’No head injury is so severe as to be despaired of, nor so trivial as to be lightly ignored—so wrote Hippocrates. This is still true. Unfortunately, seemingly trivial injuries are often ignored, and every patient who dies from one is an indictment of the hospital which failed to treat him. Although a patient’s scalp can be wounded and his skull broken, it is the concussion, contusion, or compression of his brain that affects his consciousness.
Concussion prevents a patient reacting to stimuli for a few minutes after a head injury, but has no after effects.
Contusion resembles concussion except that: (1) A patient is unconscious for more than a few minutes. (2) He may have petechial bleeding in his brain. (3) Serious consequences may follow. These range from minor character changes to spastic hemiparesis.
Compression is the result of spreading oedema or an expanding blood clot which gradually damages the surrounding brain.
It is the relief of compression that makes the care of head injuries so rewarding. A timely burr hole to remove the blood clot which is compressing a patient’s brain may save his life. This clot can take two forms: (1) The small veins under his dura may bleed and cause a subdural haematoma. (2) Less often, a fracture of the vault of his skull tears a branch of his middle meningeal artery and causes an extradural haematoma. Evacuating this will usually restore him to perfect health, because his brain is usually normal underneath it. Unfortunately, his brain is more likely to be injured under a subdural haematoma, so evacuating this is not so dramatically successful.
Making a burr hole is so comparatively simple that any doctor should be able to do it. If a patient dies, he will probably do so because his brain is hopelessly injured—or because you operated too late. So operate on the suspicion that a patient might have an expanding blood clot. If you fail to find one, you will have done him no harm. You will certainly not have time to refer him—the commonest mistake is to do nothing!
A patient with a head injury often has other injuries also, so make sure he has a clear airway, look for and treat any chest injuries, assess the state of his circulation, and look for injuries to his abdomen, spine, and limbs.

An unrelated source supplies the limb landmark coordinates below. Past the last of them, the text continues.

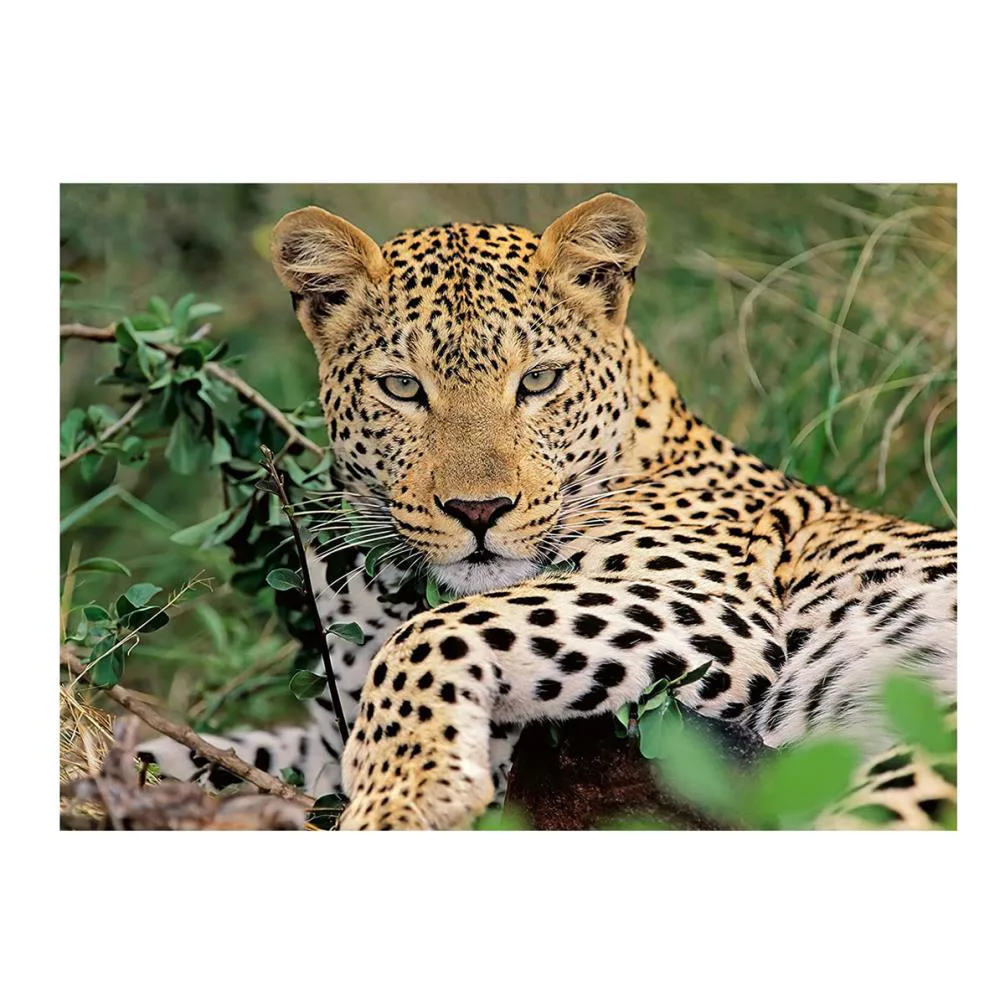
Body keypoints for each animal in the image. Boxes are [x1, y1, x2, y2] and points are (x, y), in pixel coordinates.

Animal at [139, 193, 957, 830]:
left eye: (537, 381)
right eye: (402, 387)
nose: (477, 510)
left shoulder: (713, 609)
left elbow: (433, 632)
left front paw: (403, 794)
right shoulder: (327, 727)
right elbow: (216, 748)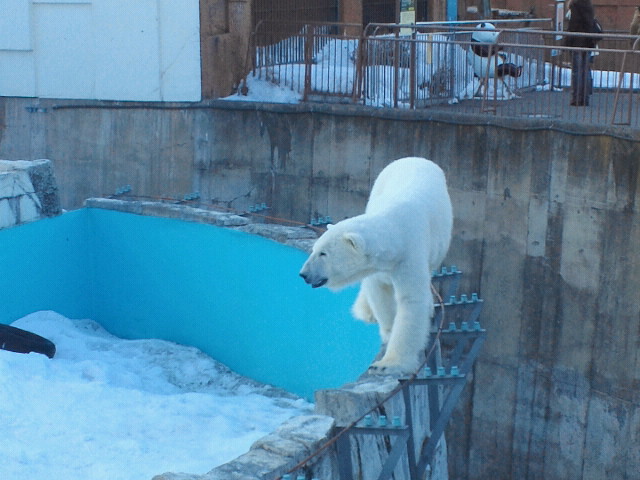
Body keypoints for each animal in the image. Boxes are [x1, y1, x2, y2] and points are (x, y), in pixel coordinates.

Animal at [298, 158, 452, 376]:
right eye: (315, 249)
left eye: (323, 253)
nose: (304, 274)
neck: (394, 229)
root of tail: (416, 158)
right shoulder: (378, 267)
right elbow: (378, 291)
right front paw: (387, 331)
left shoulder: (410, 254)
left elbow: (411, 300)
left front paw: (386, 364)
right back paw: (365, 311)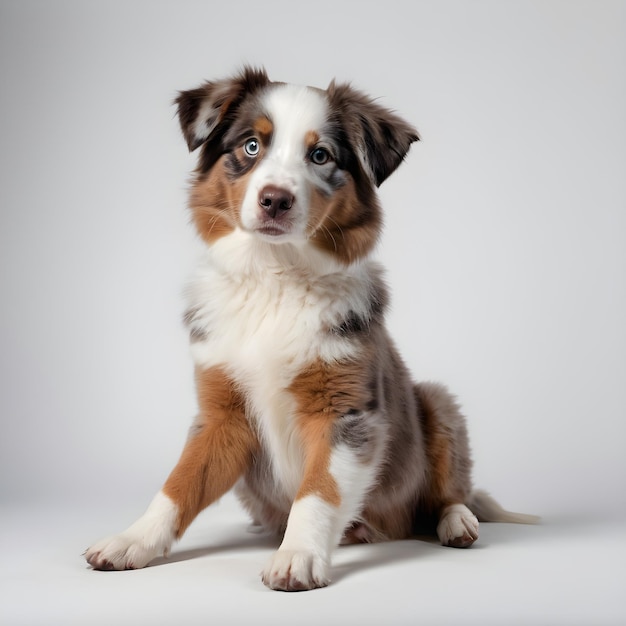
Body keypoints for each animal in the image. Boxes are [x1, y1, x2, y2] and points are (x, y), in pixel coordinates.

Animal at [84, 66, 536, 588]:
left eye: (320, 155)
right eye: (251, 146)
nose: (275, 200)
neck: (274, 277)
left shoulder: (344, 412)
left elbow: (319, 491)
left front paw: (297, 555)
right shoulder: (221, 412)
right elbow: (178, 484)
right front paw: (130, 540)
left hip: (436, 402)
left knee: (451, 491)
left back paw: (458, 521)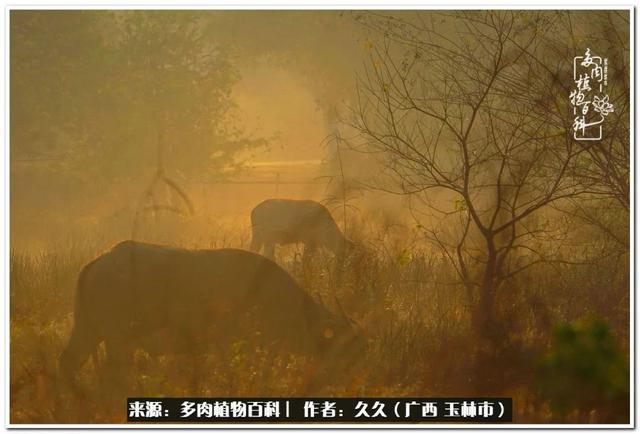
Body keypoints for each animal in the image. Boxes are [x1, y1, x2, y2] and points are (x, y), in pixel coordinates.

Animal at [59, 241, 362, 390]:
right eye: (344, 346)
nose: (351, 376)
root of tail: (98, 262)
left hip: (88, 330)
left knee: (68, 362)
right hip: (116, 339)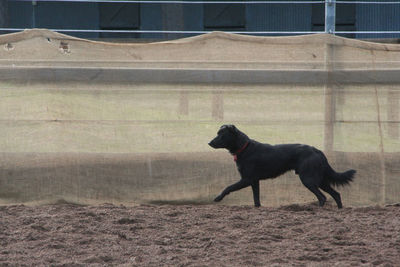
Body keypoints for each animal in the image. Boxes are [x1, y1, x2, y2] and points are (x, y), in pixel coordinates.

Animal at [208, 125, 354, 209]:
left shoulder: (247, 179)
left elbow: (228, 187)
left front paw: (218, 198)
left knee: (322, 197)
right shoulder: (254, 181)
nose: (209, 142)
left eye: (222, 134)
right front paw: (258, 208)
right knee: (336, 194)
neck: (245, 148)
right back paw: (340, 210)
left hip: (308, 179)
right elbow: (256, 199)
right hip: (320, 180)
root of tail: (317, 150)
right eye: (217, 133)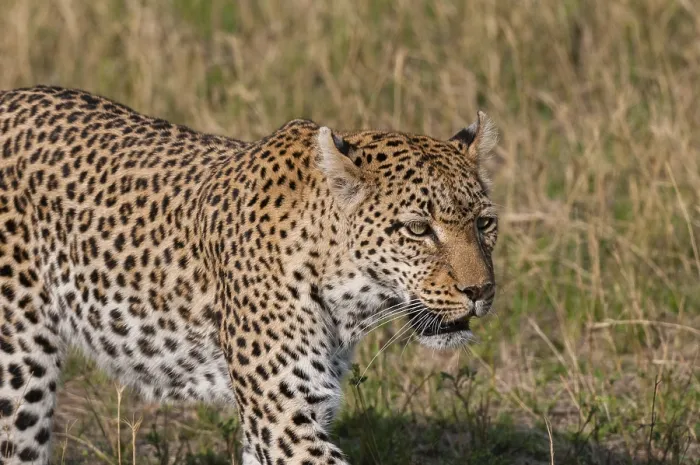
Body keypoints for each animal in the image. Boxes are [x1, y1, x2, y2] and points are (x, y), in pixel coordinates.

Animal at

In practice, compression of the brain by a clot is uncommon, and a patient is more likely to be in coma because his brain is contused. So try to keep him alive until his natural healing processes have done what they can. This means good nursing care while he is unconscious, and especially the care of his airway to prevent him inhaling blood, vomit, or secretions. A patient is more likely to die from these complications, than from any other cause, except irreversible injury to his brain. Even a short period of respiratory obstruction can raise the carbon dioxide tension in his blood and cause irreversible cerebral oedema and death. So don’t let a patient die from unnoticed airway obstruction in the ward. Although craniotomy is the dramatic part of the care of a head injury, only a few patients need it. The careful nursing o coma is even more important than prompt surgery—it saves more lives than even the most expert surgeon—so make sure your nurses know this!
JAQUES (10 years) was discharged following a minor head injury. He was brought back in again the following day deeply unconscious, with one fixed dilated pupil. He was rushed to the theatre, still in his out–door clothes. Within 20 minutes burr holes were being made. A large extradural clot was found and washed out. Next day he was up and walking. This is what we mean by a real emergency—rush these patients to the theatre, every minute matters!
•BRACE, Hudson’s, standard, 254 mm, one only. This is the neurosurgical equivalent of a carpenter’s brace. If you don’t have one, you can use gouges and short taps from a heavy hammer.
•PERFORATOR, Hudson’s, with standard Hudson fittings, 12 mm, one only. Use this to start making a hole in his skull that you will later continue with burrs.
•BURRS, spherical, Hudson pattern, 11 mm, 13 mm, 16 mm, 19 mm, one only of each size. Use these to enlarge the hole made by the perforator. Trephines were traditionally used for opening the skull, and some hospitals still have them, but burrs are easier to use and have now replaced them. Spherical burrs are less likely to suddenly plunge through the dura and enter the brain than are conical ones.
•RONGEUR, (bone nibbler), Cairns, with fine angled on flat jaws and curved handles, 152 mm, one only. When you have made a hole in the skull with a perforator and burrs, enlarge it with these bone nibblers.
•RONGEUR, Sargent, or van Havre, double action, curved on flat, 229 mm, one only. These are more powerful but more clumsy rongeurs than those of Cairns, listed above.
•ELEVATOR, skull, Penfield, double ended, one only. Use this to elevate depressed skull fragments.
•TUBE, suction, fine, 4 mm diameter, one only. This is used for sucking away injured brain. If it blocks, clear it with a stilette.
•HOOK, dural, Cairns, sharp, 130 mm, one only. Use this for lifting up the dura. If you don’t have one, use a skin hook.